We focused on reducing the attrition rate among new beekeepers, and embedding expertise within the community, so it could continue on its own. We brought my friend Alfredo Contreras to help farmers develop various products of the hive, like propolis and wax, as well as honey. Forty-three coffee farmers signed up for the program and trained for a year at the co-op’s apiary school before getting hives of their own.

Then in 2015, we started working with CESMACH, a coffee co-op in Chiapas, Mexico, that got its beekeeping start thanks to a Heifer International program. We partnered with Ecosur, an ecological college whose Bee Team was headed by the visionary Remy VanDame. The number of beekeepers grew from 50 to 85 with Ecosur providing a range of support to both beginners and advanced beekeepers, while Food 4 Farmers worked with the co-op to integrate honey production into their business model.

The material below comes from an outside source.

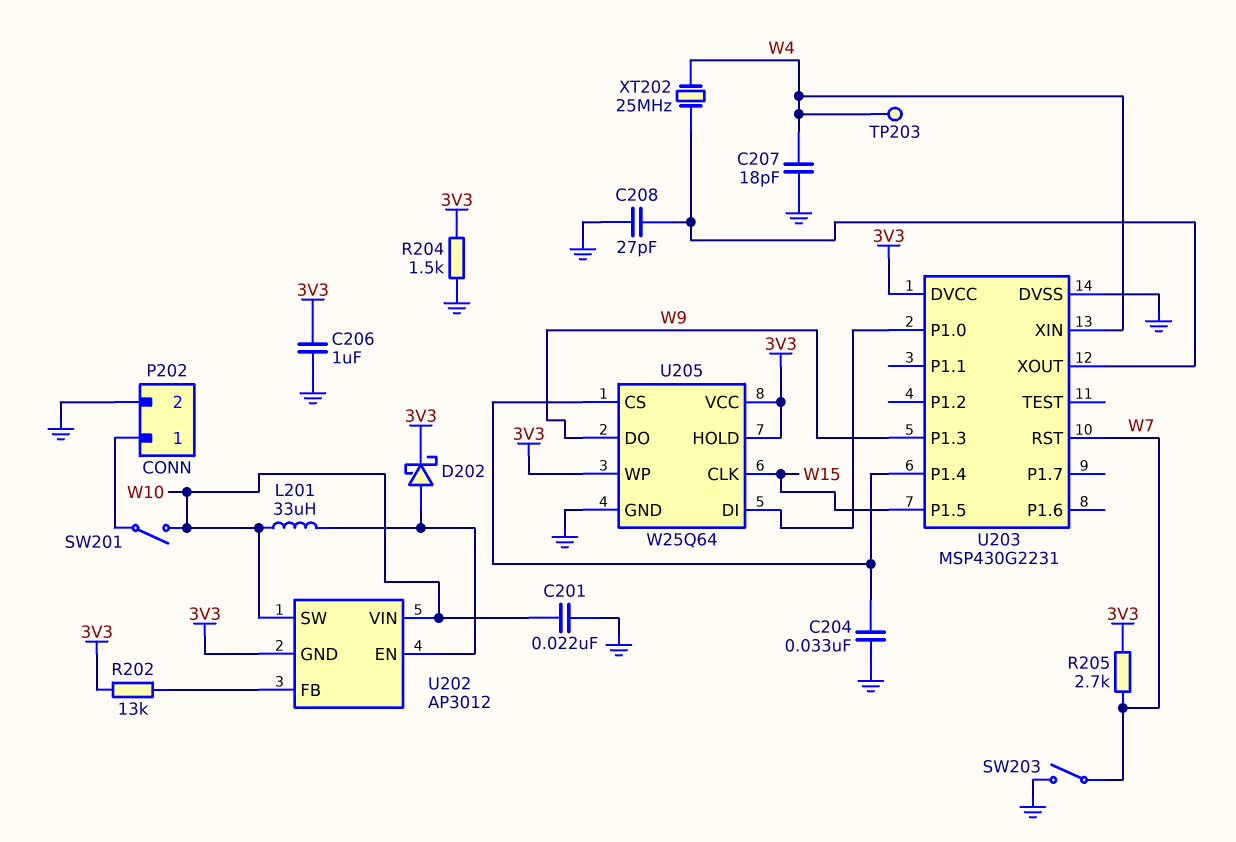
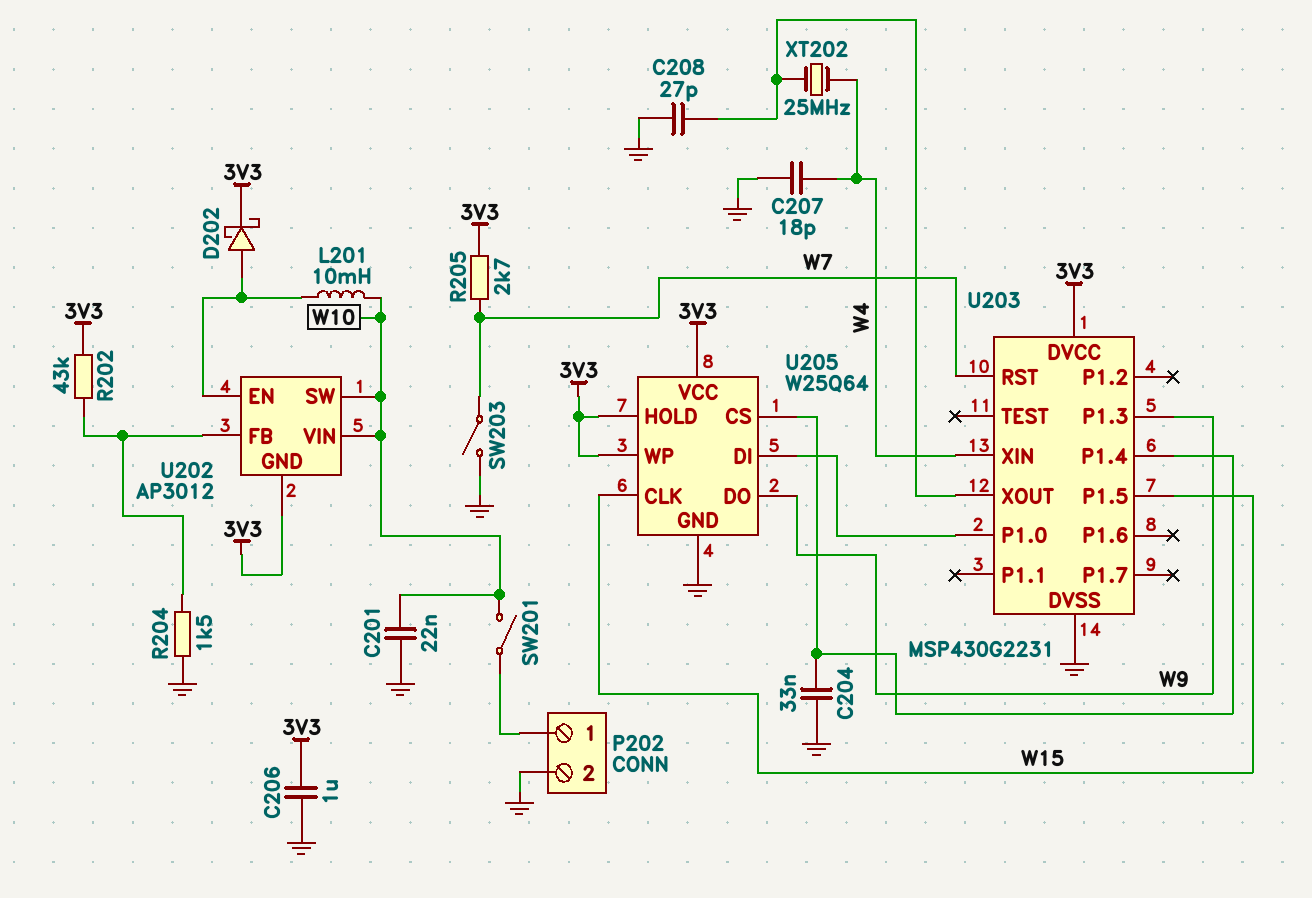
L201: 33uH (U202/EN, W10) -> 10mH (U202/EN, W10)
R202: 13k (3V3, U202/FB) -> 43k (3V3, U202/FB)
R204: 1.5k (3V3, GND) -> 1.5k (GND, U202/FB)
TP203: test point (W4) -> none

Reconnecting with the farmers of CESMACH and Ecosur this year demonstrated how far they’ve come. And Remy VanDame and other researchers have done impressive work showing the impacts that bees can have on the quality and quantity of coffee.  

Remy VanDame, right, with ECOSUR’s Honey Lab director Renata González, conducts important research and provide training to farmers and families throughout Mexico and Central America.

While visiting CESMACH, I met families with healthier kids and healthier pocketbooks, I saw their entrepreneurial skills blossoming into small businesses, and witnessed first-hand that it’s possible to overcome “los mesos flacos” with honey. It was great to see a guy go from one hive to 90 in three years. Another couple was selling two kinds of honey, pollen and propolis from their new home business, right on the coffee farm.

I felt energized by the people and their enthusiasm for bees and the evident profits they’re earning. I was impressed to witness the democratic participation and governance of these rural co-ops. When you factor in the scientific research at Ecosur and the financial training from Root Capital, the end result is a powerful model for success.

The Food 4 Farmers bee program still has work to do in helping farmers refine their testing techniques, establish financial controls, and develop potential markets both domestically and in the U.S. But the upside continues to grow.

I returned to Vermont, awed and proud to be part of this “hive” of activity of farmers, co-ops, trainers, donors, managers, researchers, advisors, marketers – one for all, all for one. Seeing my hobby help become the farmers’ business was gratifying.

And I have to thank Rick for co-founding Food 4 Farmers. Even if it took him some time to appreciate “the freakin’ bees.”